If Moshoeshoe cherished a great alliance of African peoples to resist their separate conquest, then perhaps honouring his legacy today requires not defensive isolation, but courageous re-thinking. If his vision was indeed one of regional solidarity rather than insular sovereignty, then fidelity to his legacy may require intellectual courage rather than ritual invocation. It requires a willingness to think beyond inherited slogans and to confront the realities of power, dependency, and possibility in Southern Africa as it exists today. To do that effectively, we need to liberate ourselves from historically impoverished prevailing terms of debate, independence versus absorption, sovereignty versus betrayal.
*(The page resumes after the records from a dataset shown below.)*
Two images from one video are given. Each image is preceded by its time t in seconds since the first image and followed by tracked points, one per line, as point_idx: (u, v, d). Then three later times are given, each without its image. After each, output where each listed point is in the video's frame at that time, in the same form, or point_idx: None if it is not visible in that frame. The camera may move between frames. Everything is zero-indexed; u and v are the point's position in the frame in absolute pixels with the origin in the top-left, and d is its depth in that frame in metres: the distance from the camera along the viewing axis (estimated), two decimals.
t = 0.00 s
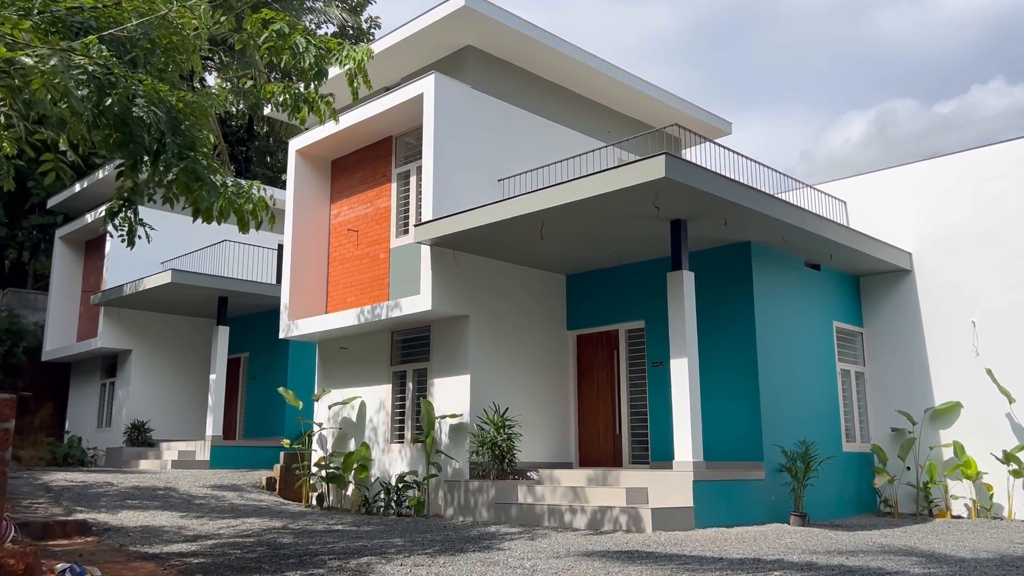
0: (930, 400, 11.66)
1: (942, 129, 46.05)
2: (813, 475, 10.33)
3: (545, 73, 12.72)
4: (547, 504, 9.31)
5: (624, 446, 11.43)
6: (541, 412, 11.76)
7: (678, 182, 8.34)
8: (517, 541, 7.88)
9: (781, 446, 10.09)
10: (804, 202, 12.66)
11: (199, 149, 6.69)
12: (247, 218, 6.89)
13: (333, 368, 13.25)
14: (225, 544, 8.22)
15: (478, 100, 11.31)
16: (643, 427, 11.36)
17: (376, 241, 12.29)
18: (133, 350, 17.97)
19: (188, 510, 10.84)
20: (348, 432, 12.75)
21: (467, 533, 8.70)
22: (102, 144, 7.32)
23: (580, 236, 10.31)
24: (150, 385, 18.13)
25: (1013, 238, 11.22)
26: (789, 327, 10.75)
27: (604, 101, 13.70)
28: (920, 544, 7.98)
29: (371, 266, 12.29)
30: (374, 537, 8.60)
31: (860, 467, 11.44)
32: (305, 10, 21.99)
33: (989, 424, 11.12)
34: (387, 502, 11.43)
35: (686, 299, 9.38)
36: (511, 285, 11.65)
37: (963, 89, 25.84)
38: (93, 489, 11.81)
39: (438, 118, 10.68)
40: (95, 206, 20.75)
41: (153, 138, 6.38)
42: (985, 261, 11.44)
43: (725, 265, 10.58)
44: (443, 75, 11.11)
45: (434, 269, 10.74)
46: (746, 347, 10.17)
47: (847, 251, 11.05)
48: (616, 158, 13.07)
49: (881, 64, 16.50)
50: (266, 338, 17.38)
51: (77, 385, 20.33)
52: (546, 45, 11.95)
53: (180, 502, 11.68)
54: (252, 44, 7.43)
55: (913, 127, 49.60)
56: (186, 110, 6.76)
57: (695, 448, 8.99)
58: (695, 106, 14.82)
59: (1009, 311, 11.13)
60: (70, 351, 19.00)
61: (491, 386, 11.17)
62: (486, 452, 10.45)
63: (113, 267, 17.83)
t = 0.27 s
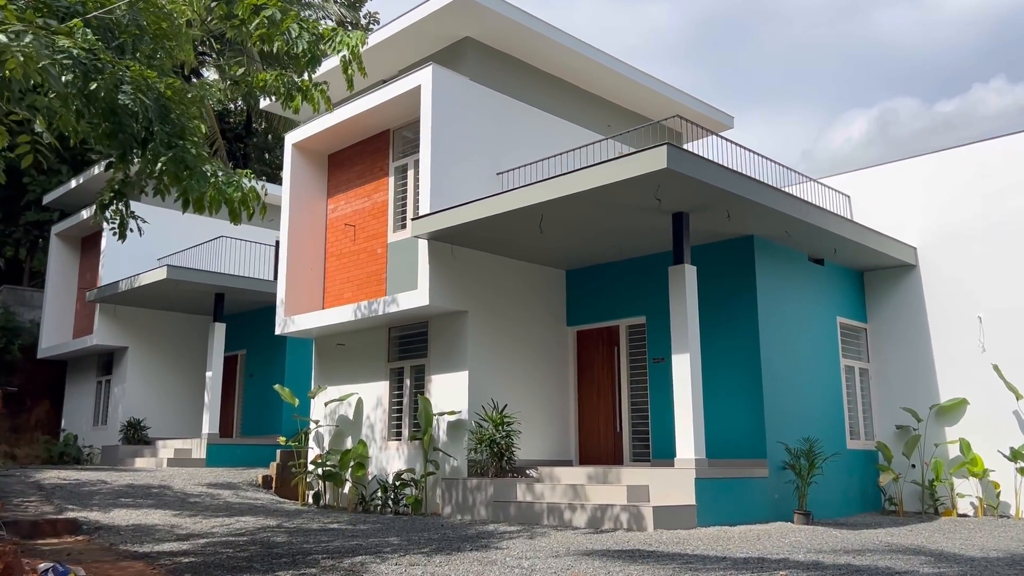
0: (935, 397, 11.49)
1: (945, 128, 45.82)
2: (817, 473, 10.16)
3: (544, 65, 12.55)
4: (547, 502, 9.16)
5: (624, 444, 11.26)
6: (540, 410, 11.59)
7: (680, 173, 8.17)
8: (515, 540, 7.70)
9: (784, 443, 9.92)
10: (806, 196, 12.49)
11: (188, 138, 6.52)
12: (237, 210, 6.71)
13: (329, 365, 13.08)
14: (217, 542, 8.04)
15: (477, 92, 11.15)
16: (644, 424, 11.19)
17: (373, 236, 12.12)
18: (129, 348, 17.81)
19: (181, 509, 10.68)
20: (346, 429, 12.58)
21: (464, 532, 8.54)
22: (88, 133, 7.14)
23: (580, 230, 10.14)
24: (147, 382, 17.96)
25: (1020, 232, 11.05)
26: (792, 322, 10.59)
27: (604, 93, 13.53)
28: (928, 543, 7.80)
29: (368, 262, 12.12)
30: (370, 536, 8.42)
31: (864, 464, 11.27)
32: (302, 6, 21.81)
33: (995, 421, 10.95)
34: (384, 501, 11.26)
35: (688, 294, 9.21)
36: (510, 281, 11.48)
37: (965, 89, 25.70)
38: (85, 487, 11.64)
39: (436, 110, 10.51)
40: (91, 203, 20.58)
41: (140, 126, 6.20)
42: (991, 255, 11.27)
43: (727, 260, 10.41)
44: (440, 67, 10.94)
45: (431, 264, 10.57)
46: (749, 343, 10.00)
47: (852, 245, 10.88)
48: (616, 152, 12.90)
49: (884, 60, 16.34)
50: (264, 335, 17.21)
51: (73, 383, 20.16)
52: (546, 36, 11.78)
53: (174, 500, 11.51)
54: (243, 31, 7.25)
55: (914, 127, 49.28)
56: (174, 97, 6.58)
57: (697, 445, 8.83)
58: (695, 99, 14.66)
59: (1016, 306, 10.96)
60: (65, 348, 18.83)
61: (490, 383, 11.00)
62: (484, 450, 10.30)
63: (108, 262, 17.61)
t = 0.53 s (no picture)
0: (942, 393, 11.31)
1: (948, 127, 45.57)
2: (822, 471, 9.99)
3: (544, 57, 12.37)
4: (548, 501, 8.99)
5: (626, 441, 11.09)
6: (540, 407, 11.41)
7: (684, 164, 7.99)
8: (516, 539, 7.53)
9: (789, 440, 9.75)
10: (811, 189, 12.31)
11: (179, 126, 6.34)
12: (230, 200, 6.54)
13: (327, 362, 12.90)
14: (211, 542, 7.87)
15: (476, 83, 10.97)
16: (646, 422, 11.02)
17: (371, 231, 11.94)
18: (126, 345, 17.64)
19: (176, 507, 10.51)
20: (343, 427, 12.41)
21: (463, 531, 8.36)
22: (77, 121, 6.96)
23: (581, 223, 9.96)
24: (143, 380, 17.80)
25: None
26: (797, 318, 10.41)
27: (605, 86, 13.35)
28: (940, 543, 7.63)
29: (366, 257, 11.94)
30: (367, 535, 8.24)
31: (870, 462, 11.10)
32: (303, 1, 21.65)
33: (1003, 418, 10.77)
34: (382, 499, 11.09)
35: (691, 288, 9.03)
36: (509, 276, 11.30)
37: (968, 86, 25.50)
38: (79, 485, 11.47)
39: (434, 101, 10.33)
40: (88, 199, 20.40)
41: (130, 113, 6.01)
42: (999, 250, 11.09)
43: (732, 254, 10.23)
44: (439, 58, 10.76)
45: (430, 258, 10.40)
46: (753, 339, 9.83)
47: (858, 240, 10.69)
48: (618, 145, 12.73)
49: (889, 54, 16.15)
50: (261, 332, 17.04)
51: (69, 380, 20.00)
52: (545, 27, 11.61)
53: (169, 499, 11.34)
54: (235, 15, 7.05)
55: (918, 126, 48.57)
56: (164, 82, 6.38)
57: (701, 442, 8.65)
58: (697, 92, 14.47)
59: None
60: (62, 346, 18.66)
61: (490, 379, 10.83)
62: (484, 447, 10.13)
63: (104, 258, 17.42)
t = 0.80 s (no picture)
0: (949, 391, 11.14)
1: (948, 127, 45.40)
2: (828, 470, 9.82)
3: (545, 50, 12.20)
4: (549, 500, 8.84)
5: (628, 439, 10.93)
6: (541, 405, 11.24)
7: (689, 156, 7.83)
8: (517, 540, 7.38)
9: (795, 438, 9.58)
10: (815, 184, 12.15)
11: (170, 115, 6.16)
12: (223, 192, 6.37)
13: (325, 359, 12.74)
14: (205, 542, 7.71)
15: (475, 76, 10.81)
16: (648, 420, 10.85)
17: (369, 226, 11.77)
18: (123, 343, 17.48)
19: (171, 507, 10.34)
20: (341, 425, 12.25)
21: (463, 531, 8.21)
22: (66, 112, 6.81)
23: (582, 218, 9.80)
24: (140, 378, 17.65)
25: None
26: (802, 314, 10.24)
27: (606, 80, 13.19)
28: (950, 543, 7.48)
29: (364, 253, 11.78)
30: (365, 535, 8.07)
31: (876, 461, 10.93)
32: None
33: (1011, 416, 10.60)
34: (380, 499, 10.92)
35: (695, 283, 8.87)
36: (509, 272, 11.13)
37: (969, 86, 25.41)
38: (73, 484, 11.30)
39: (433, 94, 10.17)
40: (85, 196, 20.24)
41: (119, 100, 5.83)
42: (1007, 245, 10.92)
43: (737, 249, 10.06)
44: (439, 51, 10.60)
45: (430, 253, 10.23)
46: (757, 335, 9.66)
47: (865, 235, 10.52)
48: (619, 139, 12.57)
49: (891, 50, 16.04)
50: (259, 330, 16.88)
51: (66, 378, 19.83)
52: (546, 20, 11.46)
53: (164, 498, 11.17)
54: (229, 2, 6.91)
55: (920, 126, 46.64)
56: (154, 69, 6.23)
57: (705, 440, 8.49)
58: (699, 86, 14.31)
59: None
60: (58, 343, 18.50)
61: (490, 376, 10.67)
62: (484, 446, 9.96)
63: (101, 256, 17.28)
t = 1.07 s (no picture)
0: (954, 389, 10.98)
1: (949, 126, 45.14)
2: (832, 469, 9.66)
3: (545, 43, 12.04)
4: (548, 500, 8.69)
5: (628, 437, 10.78)
6: (541, 402, 11.09)
7: (691, 149, 7.67)
8: (515, 540, 7.22)
9: (798, 437, 9.43)
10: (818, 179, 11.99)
11: (159, 104, 5.98)
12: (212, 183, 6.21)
13: (321, 357, 12.58)
14: (197, 542, 7.55)
15: (474, 69, 10.65)
16: (649, 418, 10.69)
17: (366, 222, 11.60)
18: (118, 340, 17.33)
19: (164, 506, 10.17)
20: (338, 424, 12.09)
21: (461, 532, 8.05)
22: (51, 101, 6.63)
23: (582, 213, 9.65)
24: (136, 376, 17.50)
25: None
26: (806, 311, 10.08)
27: (606, 74, 13.04)
28: (957, 543, 7.34)
29: (361, 249, 11.62)
30: (360, 535, 7.91)
31: (880, 460, 10.78)
32: None
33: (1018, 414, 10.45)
34: (377, 498, 10.76)
35: (696, 279, 8.71)
36: (508, 268, 10.97)
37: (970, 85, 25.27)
38: (65, 484, 11.13)
39: (431, 86, 10.01)
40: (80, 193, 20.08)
41: (105, 87, 5.66)
42: (1013, 241, 10.77)
43: (739, 245, 9.90)
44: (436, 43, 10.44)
45: (427, 249, 10.08)
46: (760, 332, 9.51)
47: (869, 230, 10.36)
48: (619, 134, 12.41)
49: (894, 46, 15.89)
50: (256, 328, 16.73)
51: (61, 377, 19.67)
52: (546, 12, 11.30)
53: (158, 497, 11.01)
54: None
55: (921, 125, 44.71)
56: (142, 56, 6.07)
57: (707, 439, 8.33)
58: (701, 81, 14.15)
59: None
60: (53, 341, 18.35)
61: (489, 374, 10.51)
62: (482, 444, 9.81)
63: (96, 253, 17.14)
What Mbeki’s lecture compels us to recognise is that Lesotho’s relationship with South Africa has never been simple, nor has it ever been settled. To pretend otherwise is to retreat into comforting myths. The challenge facing Basotho today is not whether to defend Moshoeshoe’s legacy, but how to interpret it responsibly under contemporary conditions.
In that sense, Mbeki’s lecture was less a commemoration than an invitation. Whether Basotho accept it remains to be seen.
Summary
- Last week, in Maseru, former President of the Republic of South Africa, Thabo Mvuyelwa Mbeki, delivered a memorial lecture to mark the thirtieth anniversary of the passing of His Majesty King Moshoeshoe II.
- In this sense, the lecture was a profound historical and political intervention that re-centred, implicitly and deliberately and unapologetically, one of the most sensitive, emotive, and persistently avoided questions in Basotho public discourse.
- Surrounded by hostile forces, imperial Britain, Boer expansionism, and the violence of the nineteenth-century regional order, Moshoeshoe secured, through diplomacy and resistance, a political space and sovereignty within which the Basotho survived as a people and the territorial foundations of the nation we inhabit today.